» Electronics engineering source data
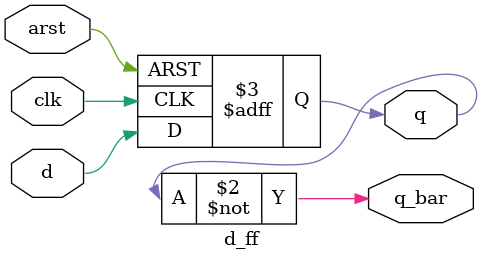
<source format=v>
`timescale 1ns / 1ps

module d_ff(
 input clk,
 input arst,
 input d,
 output reg q,
 output  q_bar
    );
    
    always @(posedge clk or posedge arst)
     begin
       if(arst)
          q <= 0;
       else
          q <= d;
     end
     
     assign q_bar = ~q;
     
endmodule

</source>
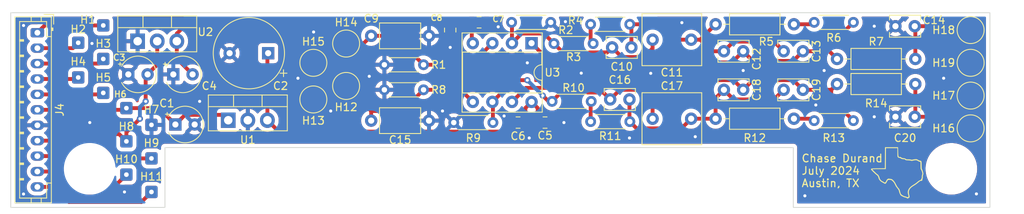
<source format=kicad_pcb>
(kicad_pcb (version 20211014) (generator pcbnew)

  (general
    (thickness 1.6)
  )

  (paper "A4")
  (layers
    (0 "F.Cu" signal)
    (31 "B.Cu" signal)
    (32 "B.Adhes" user "B.Adhesive")
    (33 "F.Adhes" user "F.Adhesive")
    (34 "B.Paste" user)
    (35 "F.Paste" user)
    (36 "B.SilkS" user "B.Silkscreen")
    (37 "F.SilkS" user "F.Silkscreen")
    (38 "B.Mask" user)
    (39 "F.Mask" user)
    (40 "Dwgs.User" user "User.Drawings")
    (41 "Cmts.User" user "User.Comments")
    (42 "Eco1.User" user "User.Eco1")
    (43 "Eco2.User" user "User.Eco2")
    (44 "Edge.Cuts" user)
    (45 "Margin" user)
    (46 "B.CrtYd" user "B.Courtyard")
    (47 "F.CrtYd" user "F.Courtyard")
    (48 "B.Fab" user)
    (49 "F.Fab" user)
    (50 "User.1" user)
    (51 "User.2" user)
    (52 "User.3" user)
    (53 "User.4" user)
    (54 "User.5" user)
    (55 "User.6" user)
    (56 "User.7" user)
    (57 "User.8" user)
    (58 "User.9" user)
  )

  (setup
    (stackup
      (layer "F.SilkS" (type "Top Silk Screen"))
      (layer "F.Paste" (type "Top Solder Paste"))
      (layer "F.Mask" (type "Top Solder Mask") (thickness 0.01))
      (layer "F.Cu" (type "copper") (thickness 0.035))
      (layer "dielectric 1" (type "core") (thickness 1.51) (material "FR4") (epsilon_r 4.5) (loss_tangent 0.02))
      (layer "B.Cu" (type "copper") (thickness 0.035))
      (layer "B.Mask" (type "Bottom Solder Mask") (thickness 0.01))
      (layer "B.Paste" (type "Bottom Solder Paste"))
      (layer "B.SilkS" (type "Bottom Silk Screen"))
      (copper_finish "None")
      (dielectric_constraints no)
    )
    (pad_to_mask_clearance 0)
    (pcbplotparams
      (layerselection 0x00010fc_ffffffff)
      (disableapertmacros false)
      (usegerberextensions false)
      (usegerberattributes true)
      (usegerberadvancedattributes true)
      (creategerberjobfile true)
      (svguseinch false)
      (svgprecision 6)
      (excludeedgelayer true)
      (plotframeref false)
      (viasonmask false)
      (mode 1)
      (useauxorigin false)
      (hpglpennumber 1)
      (hpglpenspeed 20)
      (hpglpendiameter 15.000000)
      (dxfpolygonmode true)
      (dxfimperialunits true)
      (dxfusepcbnewfont true)
      (psnegative false)
      (psa4output false)
      (plotreference true)
      (plotvalue true)
      (plotinvisibletext false)
      (sketchpadsonfab false)
      (subtractmaskfromsilk false)
      (outputformat 1)
      (mirror false)
      (drillshape 1)
      (scaleselection 1)
      (outputdirectory "")
    )
  )

  (net 0 "")
  (net 1 "+12V")
  (net 2 "-12V")
  (net 3 "/OP_IN_L-")
  (net 4 "Net-(C10-Pad2)")
  (net 5 "/OP_OUT_L")
  (net 6 "/OP_IN_R-")
  (net 7 "Net-(C16-Pad2)")
  (net 8 "/OP_OUT_R")
  (net 9 "Net-(R3-Pad2)")
  (net 10 "Net-(R5-Pad2)")
  (net 11 "Net-(R10-Pad2)")
  (net 12 "Net-(R12-Pad2)")
  (net 13 "GND")
  (net 14 "-15V")
  (net 15 "+15V")
  (net 16 "/OP_IN_L+")
  (net 17 "/OP_IN_R+")
  (net 18 "Net-(H1-Pad1)")
  (net 19 "Net-(H2-Pad1)")
  (net 20 "Net-(H3-Pad1)")
  (net 21 "Net-(H4-Pad1)")
  (net 22 "Net-(H5-Pad1)")
  (net 23 "Net-(H9-Pad1)")
  (net 24 "Net-(H10-Pad1)")
  (net 25 "Net-(H11-Pad1)")
  (net 26 "/LINE_L+")
  (net 27 "/LINE_R+")

  (footprint "Capacitor_THT:C_Rect_L7.5mm_W6.5mm_P5.00mm" (layer "F.Cu") (at 184.5 80.75))

  (footprint "Resistor_THT:R_Axial_DIN0204_L3.6mm_D1.6mm_P5.08mm_Horizontal" (layer "F.Cu") (at 171.71 81.25))

  (footprint "Resistor_THT:R_Axial_DIN0204_L3.6mm_D1.6mm_P5.08mm_Horizontal" (layer "F.Cu") (at 154.79 84 180))

  (footprint "Connector_Wire:SolderWire-0.1sqmm_1x01_D0.4mm_OD1mm" (layer "F.Cu") (at 113.25 87.65))

  (footprint "Capacitor_THT:C_Disc_D3.8mm_W2.6mm_P2.50mm" (layer "F.Cu") (at 179 88.5))

  (footprint "Resistor_THT:R_Axial_DIN0204_L3.6mm_D1.6mm_P5.08mm_Horizontal" (layer "F.Cu") (at 154.79 87.25 180))

  (footprint "Capacitor_THT:C_Disc_D3.8mm_W2.6mm_P2.50mm" (layer "F.Cu") (at 201.5 82.25))

  (footprint "Capacitor_SMD:C_0805_2012Metric" (layer "F.Cu") (at 167.05 91.5))

  (footprint "Library:texas_7mm" (layer "F.Cu") (at 216.25 98))

  (footprint "Capacitor_THT:C_Disc_D3.8mm_W2.6mm_P2.50mm" (layer "F.Cu") (at 193.75 87.25))

  (footprint "Resistor_THT:R_Axial_DIN0204_L3.6mm_D1.6mm_P5.08mm_Horizontal" (layer "F.Cu") (at 205.46 91.25))

  (footprint "TestPoint:TestPoint_Pad_D3.0mm" (layer "F.Cu") (at 225.75 88))

  (footprint "Capacitor_THT:C_Axial_L5.1mm_D3.1mm_P7.50mm_Horizontal" (layer "F.Cu") (at 148 91.25))

  (footprint "Resistor_THT:R_Axial_DIN0204_L3.6mm_D1.6mm_P5.08mm_Horizontal" (layer "F.Cu") (at 176.466478 91.375955))

  (footprint "Resistor_THT:R_Axial_DIN0204_L3.6mm_D1.6mm_P5.08mm_Horizontal" (layer "F.Cu") (at 205.46 78.5))

  (footprint "Connector_Wire:SolderWire-0.1sqmm_1x01_D0.4mm_OD1mm" (layer "F.Cu") (at 113.25 78.9))

  (footprint "Resistor_THT:R_Axial_DIN0207_L6.3mm_D2.5mm_P10.16mm_Horizontal" (layer "F.Cu") (at 208.42 86.5))

  (footprint "Connector_Wire:SolderWire-0.1sqmm_1x01_D0.4mm_OD1mm" (layer "F.Cu") (at 110 85.65))

  (footprint "TestPoint:TestPoint_Pad_D3.0mm" (layer "F.Cu") (at 140.5 83.75))

  (footprint "Resistor_THT:R_Axial_DIN0207_L6.3mm_D2.5mm_P10.16mm_Horizontal" (layer "F.Cu") (at 192.67 91))

  (footprint "MountingHole:MountingHole_2.7mm_M2.5" (layer "F.Cu") (at 223.25 97.5 180))

  (footprint "Package_TO_SOT_THT:TO-220-3_Vertical" (layer "F.Cu") (at 129.46 91.195))

  (footprint "Capacitor_THT:C_Disc_D3.8mm_W2.6mm_P2.50mm" (layer "F.Cu") (at 218.5 79 180))

  (footprint "Connector_Wire:SolderWire-0.1sqmm_1x01_D0.4mm_OD1mm" (layer "F.Cu") (at 119.5 100.5))

  (footprint "Capacitor_THT:CP_Radial_Tantal_D9.0mm_P5.00mm" (layer "F.Cu") (at 134.635164 82.5 180))

  (footprint "Package_TO_SOT_THT:TO-220-3_Vertical" (layer "F.Cu") (at 117.71 80.945))

  (footprint "Resistor_THT:R_Axial_DIN0207_L6.3mm_D2.5mm_P10.16mm_Horizontal" (layer "F.Cu") (at 208.42 83.25))

  (footprint "Connector_Wire:SolderWire-0.1sqmm_1x01_D0.4mm_OD1mm" (layer "F.Cu") (at 110 81.15))

  (footprint "Connector_Wire:SolderWire-0.1sqmm_1x01_D0.4mm_OD1mm" (layer "F.Cu") (at 116.25 89.625))

  (footprint "Capacitor_THT:CP_Radial_Tantal_D4.5mm_P2.50mm" (layer "F.Cu") (at 122.334576 85.25))

  (footprint "TestPoint:TestPoint_Pad_D3.0mm" (layer "F.Cu") (at 144.75 81.25))

  (footprint "Capacitor_SMD:C_0805_2012Metric" (layer "F.Cu") (at 162 78.5 180))

  (footprint "Resistor_THT:R_Axial_DIN0204_L3.6mm_D1.6mm_P5.08mm_Horizontal" (layer "F.Cu") (at 171.46 88.75))

  (footprint "Capacitor_SMD:C_0805_2012Metric" (layer "F.Cu") (at 158.25 79.5 90))

  (footprint "MountingHole:MountingHole_2.7mm_M2.5" (layer "F.Cu") (at 111.49 97.5 180))

  (footprint "TestPoint:TestPoint_Pad_D3.0mm" (layer "F.Cu") (at 225.75 79.5))

  (footprint "Connector_Wire:SolderWire-0.1sqmm_1x01_D0.4mm_OD1mm" (layer "F.Cu") (at 119.5 96.15))

  (footprint "Connector_Wire:SolderWire-0.1sqmm_1x01_D0.4mm_OD1mm" (layer "F.Cu") (at 113.25 83.25))

  (footprint "Connector_Wire:SolderWire-0.1sqmm_1x01_D0.4mm_OD1mm" (layer "F.Cu") (at 116.25 93.9375))

  (footprint "Capacitor_THT:C_Axial_L5.1mm_D3.1mm_P7.50mm_Horizontal" (layer "F.Cu") (at 148 80.25))

  (footprint "Capacitor_THT:C_Rect_L7.5mm_W6.5mm_P5.00mm" (layer "F.Cu") (at 184.5 91))

  (footprint "Capacitor_THT:CP_Radial_Tantal_D4.5mm_P2.50mm" (layer "F.Cu") (at 122.60572 91.75))

  (footprint "Connector_Wire:SolderWire-0.1sqmm_1x01_D0.4mm_OD1mm" (layer "F.Cu") (at 116.25 98.25))

  (footprint "Resistor_THT:R_Axial_DIN0204_L3.6mm_D1.6mm_P5.08mm_Horizontal" (layer "F.Cu") (at 171.29 78.5 180))

  (footprint "Capacitor_SMD:C_0805_2012Metric" (layer "F.Cu") (at 170.55 91.5 180))

  (footprint "TestPoint:TestPoint_Pad_D3.0mm" (layer "F.Cu") (at 225.75 92.25))

  (footprint "TestPoint:TestPoint_Pad_D3.0mm" (layer "F.Cu") (at 144.75 86.75))

  (footprint "Resistor_THT:R_Axial_DIN0204_L3.6mm_D1.6mm_P5.08mm_Horizontal" (layer "F.Cu") (at 176.46 78.75))

  (footprint "TestPoint:TestPoint_Pad_D3.0mm" (layer "F.Cu") (at 225.75 83.75))

  (footprint "Capacitor_THT:C_Disc_D3.8mm_W2.6mm_P2.50mm" (layer "F.Cu") (at 218.5 90.75 180))

  (footprint "Resistor_THT:R_Axial_DIN0204_L3.6mm_D1.6mm_P5.08mm_Horizontal" (layer "F.Cu") (at 158.71 91.5))

  (footprint "Capacitor_THT:C_Disc_D3.8mm_W2.6mm_P2.50mm" (layer "F.Cu") (at 201.5 87.25))

  (footprint "Capacitor_THT:C_Disc_D3.8mm_W2.6mm_P2.50mm" (layer "F.Cu") (at 193.75 82.25))

  (footprint "Resistor_THT:R_Axial_DIN0207_L6.3mm_D2.5mm_P10.16mm_Horizontal" (layer "F.Cu") (at 192.67 78.75))

  (footprint "TestPoint:TestPoint_Pad_D3.0mm" (layer "F.Cu") (at 140.5 88.5))

  (footprint "Package_DIP:DIP-8_W7.62mm_Socket" (layer "F.Cu") (at 168.8 81.2 -90))

  (footprint "Capacitor_THT:C_Disc_D3.8mm_W2.6mm_P2.50mm" (layer "F.Cu") (at 179.25 81.75))

  (footprint "Connector_JST:JST_PH_B11B-PH-K_1x11_P2.00mm_Vertical" (layer "F.Cu") (at 104.704441 79.847472 -90))

  (footprint "Connector_Wire:SolderWire-0.1sqmm_1x01_D0.4mm_OD1mm" (layer "F.Cu") (at 119.5 91.8))

  (footprint "Capacitor_THT:CP_Radial_Tantal_D4.5mm_P2.50mm" (layer "F.Cu") (at 116.5 85.25))

  (gr_line (start 106 102.5) (end 106 92.5) (layer "Dwgs.User") (width 0.15) (tstamp 17e0ba46-f044-46ca-9e07-eda7b78f035b))
  (gr_line (start 106 92.5) (end 228.25 92.5) (layer "Dwgs.User") (width 0.15) (tstamp 24cbfae7-62e2-4feb-8e81-dbc66bd50243))
  (gr_poly
    (pts
      (xy 228.25 102.5)
      (xy 202.75 102.5)
      (xy 202.75 94.75)
      (xy 121.25 94.75)
      (xy 121.25 102.5)
      (xy 101.25 102.5)
      (xy 101.25 77.25)
      (xy 228.25 77.25)
    ) (layer "Edge.Cuts") (width 0.1) (fill none) (tstamp d5133c52-383c-4f9e-9d5d-5af4f56fc50e))
  (gr_text "Chase Durand\nJuly 2024\nAustin, TX" (at 203.75 97.75) (layer "F.SilkS") (tstamp 123cf6f2-869b-419b-b8fc-e43e297a43fd)
    (effects (font (size 1 1) (thickness 0.15)) (justify left))
  )

  (segment (start 169.6 91.5) (end 169.6 89.62) (width 0.5) (layer "F.Cu") (net 1) (tstamp 10cba89e-3484-4f8a-8624-24c20d55a492))
  (segment (start 169.6 89.62) (end 168.8 88.82) (width 0.5) (layer "F.Cu") (net 1) (tstamp 4f899239-143e-4320-8355-9c8ecc3abd22))
  (segment (start 134.54 91.195) (end 134.54 82.595164) (width 0.5) (layer "F.Cu") (net 1) (tstamp 5e314cc3-1be4-4cc5-a424-d9a52f75aed4))
  (segment (start 136.02 92.675) (end 166.825 92.675) (width 0.5) (layer "F.Cu") (net 1) (tstamp 74e0129c-6f7e-4f45-92cd-9ba7b2954994))
  (segment (start 166.825 92.675) (end 168 91.5) (width 0.5) (layer "F.Cu") (net 1) (tstamp 780eaef5-7862-448e-9997-924a10493038))
  (segment (start 134.54 82.595164) (end 134.635164 82.5) (width 0.5) (layer "F.Cu") (net 1) (tstamp 7916a37d-b8ba-40ff-96c4-0df19830a3a5))
  (segment (start 168 89.62) (end 168.8 88.82) (width 0.5) (layer "F.Cu") (net 1) (tstamp 94f635f7-a94e-4145-a318-7f5b57f6f077))
  (segment (start 168 91.5) (end 168 89.62) (width 0.5) (layer "F.Cu") (net 1) (tstamp cddff13e-bb3b-43fe-a5ec-86963aafb6db))
  (segment (start 134.54 91.195) (end 136.02 92.675) (width 0.5) (layer "F.Cu") (net 1) (tstamp f327426c-e3f9-4ceb-94e5-3b70a92f8ecd))
  (segment (start 168 91.5) (end 169.6 91.5) (width 0.5) (layer "F.Cu") (net 1) (tstamp fcdd8d28-0af0-4646-9f69-09f58afbe0bb))
  (segment (start 124.2 78.55) (end 122.79 79.96) (width 0.5) (layer "F.Cu") (net 2) (tstamp 28b21e55-1f8a-4f4b-a9b7-890731a723ed))
  (segment (start 161 78.55) (end 161.05 78.5) (width 0.5) (layer "F.Cu") (net 2) (tstamp 32a10311-dc80-414c-b781-529334281273))
  (segment (start 161.05 81.07) (end 161.18 81.2) (width 0.5) (layer "F.Cu") (net 2) (tstamp 46058810-3a0a-4075-8a4a-81a62d98702a))
  (segment (start 122.79 83.205424) (end 124.834576 85.25) (width 0.5) (layer "F.Cu") (net 2) (tstamp 70708dc3-d2ee-49a4-aa6d-08980795178b))
  (segment (start 161.05 78.5) (end 161.05 81.07) (width 0.5) (layer "F.Cu") (net 2) (tstamp 75ee3728-ee17-48ac-9cd8-a17671f878b8))
  (segment (start 122.79 80.945) (end 122.79 83.205424) (width 0.5) (layer "F.Cu") (net 2) (tstamp 862db7ce-b9ce-4854-b123-6d951a376cfd))
  (segment (start 158.25 78.55) (end 161 78.55) (width 0.5) (layer "F.Cu") (net 2) (tstamp ab56d1b5-227c-4b4d-a3d3-7adea663bdc2))
  (segment (start 122.79 79.96) (end 122.79 80.945) (width 0.5) (layer "F.Cu") (net 2) (tstamp ef94344b-e9e0-4c0e-ace3-71db73f5ffc6))
  (segment (start 158.25 78.55) (end 124.2 78.55) (width 0.5) (layer "F.Cu") (net 2) (tstamp fb266717-8513-432e-82a2-33a1633e83b9))
  (segment (start 178.6 82.4) (end 179.25 81.75) (width 0.5) (layer "F.Cu") (net 3) (tstamp 0f100770-153a-473f-baac-4ac399f9020e))
  (segment (start 171.71 81.25) (end 172.86 82.4) (width 0.5) (layer "F.Cu") (net 3) (tstamp 2978e849-03de-44ca-a061-0aee772f5813))
  (segment (start 184.5 81.88137) (end 183.38137 83) (width 0.5) (layer "F.Cu") (net 3) (tstamp 4627354a-b323-4429-b02e-f029c9b01618))
  (segment (start 184.5 80.75) (end 184.5 81.88137) (width 0.5) (layer "F.Cu") (net 3) (tstamp 469499d1-71e6-4483-96d8-25242c919e83))
  (segment (start 172.86 82.4) (end 178.6 82.4) (width 0.5) (layer "F.Cu") (net 3) (tstamp 4a2b8d2a-5c04-4c47-a614-7475e02e2d7b))
  (segment (start 166.26 78.55) (end 166.21 78.5) (width 0.5) (layer "F.Cu") (net 3) (tstamp 8b5198e5-518d-4675-893c-99eb78b46c84))
  (segment (start 180.5 83) (end 179.25 81.75) (width 0.5) (layer "F.Cu") (net 3) (tstamp 8b6db644-aa34-47fa-97c2-c954aadeb2cb))
  (segment (start 183.38137 83) (end 180.5 83) (width 0.5) (layer "F.Cu") (net 3) (tstamp 96740202-126f-4c55-a8a5-8042022598c2))
  (segment (start 167.51 79.95) (end 170.41 79.95) (width 0.5) (layer "F.Cu") (net 3) (tstamp b6843b5f-336b-4ddd-8ae9-f9c2683731b1))
  (segment (start 166.26 81.2) (end 166.26 78.55) (width 0.5) (layer "F.Cu") (net 3) (tstamp cce89b26-0607-42be-aead-75836cc6ce10))
  (segment (start 166.26 81.2) (end 167.51 79.95) (width 0.5) (layer "F.Cu") (net 3) (tstamp dc0bcfaf-3d08-42b9-b686-ae22da0a6485))
  (segment (start 170.41 79.95) (end 171.71 81.25) (width 0.5) (layer "F.Cu") (net 3) (tstamp fbc00352-1f17-4433-b6bc-746b33ec522f))
  (segment (start 189.5 80.75) (end 190.67 80.75) (width 0.5) (layer "F.Cu") (net 4) (tstamp 1fa71ee9-3e86-4d47-897f-122d64fc4f14))
  (segment (start 201.5 82.25) (end 200.25 81) (width 0.5) (layer "F.Cu") (net 4) (tstamp 2f3cba11-2f78-457b-b7be-de3b71e4aa67))
  (segment (start 181.75 81.75) (end 181.75 78.96) (width 0.5) (layer "F.Cu") (net 4) (tstamp 3ffd1353-a5ae-4f34-8b9f-63e5059e4b06))
  (segment (start 190.67 80.75) (end 192.67 78.75) (width 0.5) (layer "F.Cu") (net 4) (tstamp 60e27a75-4362-4970-89f4-c5d9169ea79e))
  (segment (start 181.54 78.75) (end 185 78.75) (width 0.5) (layer "F.Cu") (net 4) (tstamp 62971ea6-faa6-4e0d-9683-69ffcd9569e0))
  (segment (start 200.25 81) (end 195 81) (width 0.5) (layer "F.Cu") (net 4) (tstamp 72e53dcf-3d2f-4a16-99aa-62662b56be65))
  (segment (start 192.17 82.25) (end 193.75 82.25) (width 0.5) (layer "F.Cu") (net 4) (tstamp 76c06fb5-edf2-4024-b083-8b19ad4ace32))
  (segment (start 190.67 80.75) (end 192.17 82.25) (width 0.5) (layer "F.Cu") (net 4) (tstamp bb4da199-94ac-470e-b5b0-c6fbf8125efa))
  (segment (start 185 78.75) (end 187 80.75) (width 0.5) (layer "F.Cu") (net 4) (tstamp c5c41c2d-b72f-4748-88b2-71e12a2860fb))
  (segment (start 195 81) (end 193.75 82.25) (width 0.5) (layer "F.Cu") (net 4) (tstamp cb3b185a-face-4852-aecb-086a739cdebb))
  (segment (start 181.75 78.96) (end 181.54 78.75) (width 0.5) (layer "F.Cu") (net 4) (tstamp d7767f67-2aa8-478a-90fa-aa65fd2581aa))
  (segment (start 187 80.75) (end 189.5 80.75) (width 0.5) (layer "F.Cu") (net 4) (tstamp da467137-30f3-425e-9a92-d275ec20fea1))
  (segment (start 206.79 82.25) (end 210.54 78.5) (width 0.5) (layer "F.Cu") (net 5) (tstamp 00ca6f1c-042a-4cc7-8cb3-d7e80c9677ea))
  (segment (start 171.3 83.7) (end 194.8 83.7) (width 0.5) (layer "F.Cu") (net 5) (tstamp 44d3f89c-6562-467d-a066-f35ee728f9da))
  (segment (start 202.75 83.5) (end 204 82.25) (width 0.5) (layer "F.Cu") (net 5) (tstamp 493a4448-0b7c-482a-9712-8971f327e98c))
  (segment (start 204 82.25) (end 206.79 82.25) (width 0.5) (layer "F.Cu") (net 5) (tstamp 7a324348-f6e6-45b6-8a58-8da46b4be5c0))
  (segment (start 168.8 81.2) (end 171.3 83.7) (width 0.5) (layer "F.Cu") (net 5) (tstamp 953335b2-e50c-48f6-b50d-ab50bfba2b82))
  (segment (start 197.5 83.5) (end 202.75 83.5) (width 0.5) (layer "F.Cu") (net 5) (tstamp b415fe01-87af-4965-95c5-7aef19ac494f))
  (segment (start 196.25 82.25) (end 197.5 83.5) (width 0.5) (layer "F.Cu") (net 5) (tstamp d1ae00f2-e1d7-4b87-89c5-95fff6fdd65f))
  (segment (start 194.8 83.7) (end 196.25 82.25) (width 0.5) (layer "F.Cu") (net 5) (tstamp d55f6302-abe5-4799-8b23-3372321272e0))
  (segment (start 207.42 82.25) (end 208.42 83.25) (width 0.5) (layer "F.Cu") (net 5) (tstamp df284828-5e8a-4ba7-b13e-314a742f1f64))
  (segment (start 206.79 82.25) (end 207.42 82.25) (width 0.5) (layer "F.Cu") (net 5) (tstamp fae92ee6-b58a-4f0f-8458-79af44c4fd53))
  (segment (start 178.1 87.6) (end 172.61 87.6) (width 0.5) (layer "F.Cu") (net 6) (tstamp 10e4b683-e081-4982-8699-8908abfc3def))
  (segment (start 184.5 89) (end 1
... [592741 chars truncated]
</source>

» TASK STATEMENT
Every line above from the line with "(pad_to_mask_clearance 0)" to the line with "(svguseinch false)" is wanted, ends included; write them out exactly and add no other line.

» YOUR SOLUTION
    (pad_to_mask_clearance 0)
    (pcbplotparams
      (layerselection 0x00010fc_ffffffff)
      (disableapertmacros false)
      (usegerberextensions false)
      (usegerberattributes true)
      (usegerberadvancedattributes true)
      (creategerberjobfile true)
      (svguseinch false)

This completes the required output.